CELEBRATING THE PAST: The Don Bosco Matriculation Higher Secondary School batch of 1987 at a recent reunion at Mathsya.

Susan Muthalaly

Batch of 1987 gets together at Mathsya two decades after passing out of school

CHENNAI: The grubby-kneed boys of Don Bosco School batch of 1987 may not have all become doctors and engineers (which were the favoured ambitions those days).

But they do have among them the reigning World Number One chess champion, a successful city jeweller and computer engineer Rishi Kumar from the film `Roja', who was the dream man of the 90s.

Vishwanathan Anand, actors Arvind Swamy and Vijay Adhiraj and 20 other `boys' got together recently here at their Don Bosco classmate Ram Bhat's (or Bhatta) restaurant Mathsya two decades after their passing out of school. It was an informal gathering to celebrate each other and Anand's newly acquired world number one status.

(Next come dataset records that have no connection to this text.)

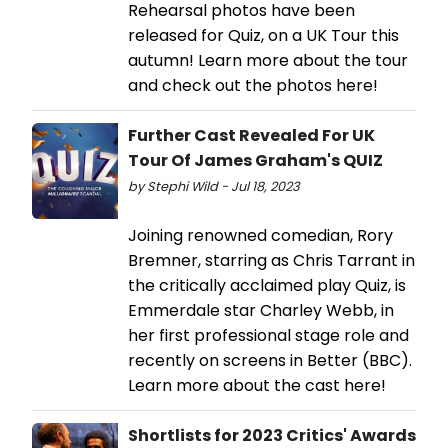
Rehearsal photos have been
released for Quiz, on a UK Tour this
autumn! Learn more about the tour
and check out the photos here!
Further Cast Revealed For UK
Tour Of James Graham's QUIZ
by Stephi Wild - Jul 18, 2023
Joining renowned comedian, Rory
Bremner, starring as Chris Tarrant in
the critically acclaimed play Quiz, is
Emmerdale star Charley Webb, in
her first professional stage role and
recently on screens in Better (BBC).
Learn more about the cast here!
Shortlists for 2023 Critics' Awards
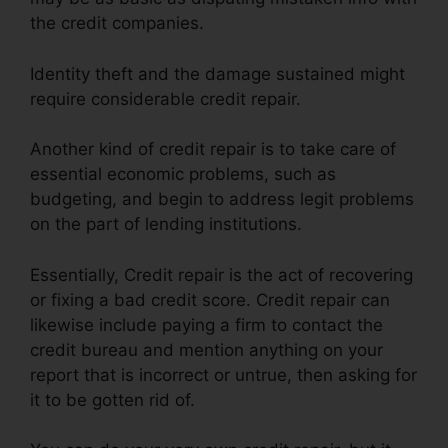
the credit companies.
Identity theft and the damage sustained might
require considerable credit repair.
Another kind of credit repair is to take care of
essential economic problems, such as
budgeting, and begin to address legit problems
on the part of lending institutions.
Essentially, Credit repair is the act of recovering
or fixing a bad credit score. Credit repair can
likewise include paying a firm to contact the
credit bureau and mention anything on your
report that is incorrect or untrue, then asking for
it to be gotten rid of.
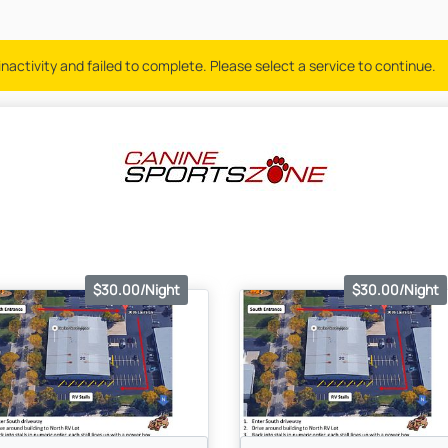
nactivity and failed to complete. Please select a service to continue.
$30.00/Night
$30.00/Night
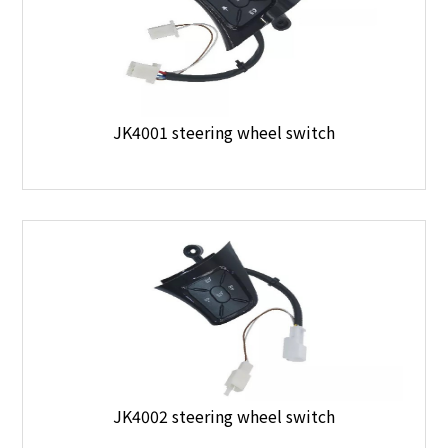
JK4001 steering wheel switch
JK4002 steering wheel switch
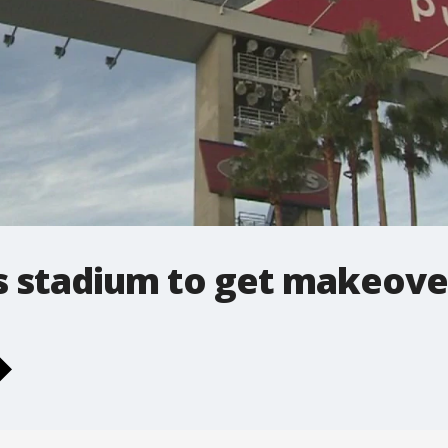
 stadium to get makeove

Anand mingled with his classmates, posed for photos and caught up with people he lost contact with several years ago. "There are these faces I haven't seen in a while, so it's nice," he said.

The men reminisced about school days over food that they had relished even as children, as they were frequent visitors to Mathsya.

Adhiraj, now a successful TV personality, said he wanted to be a doctor back then. "But with my marks, I couldn't even have made it as a compounder," he said, guffawing.

Anand, who started playing chess when he was six, was pretty sure he wanted to be a chess player. When asked for interesting anecdotes, he claimed he was a "well-behaved" boy. "The only time I bunked assembly, as luck would have it, the principal, Father Simon, announced my name and I got caught."

Arvind Swamy said the school culturals were the highlight of his growing-up years. "Strangely, I used to be in the dance team. I know it didn't show in my films," he said, grinning.

Adhiraj summed up the general opinion, saying, "I'd any day trade everything to get back my school days."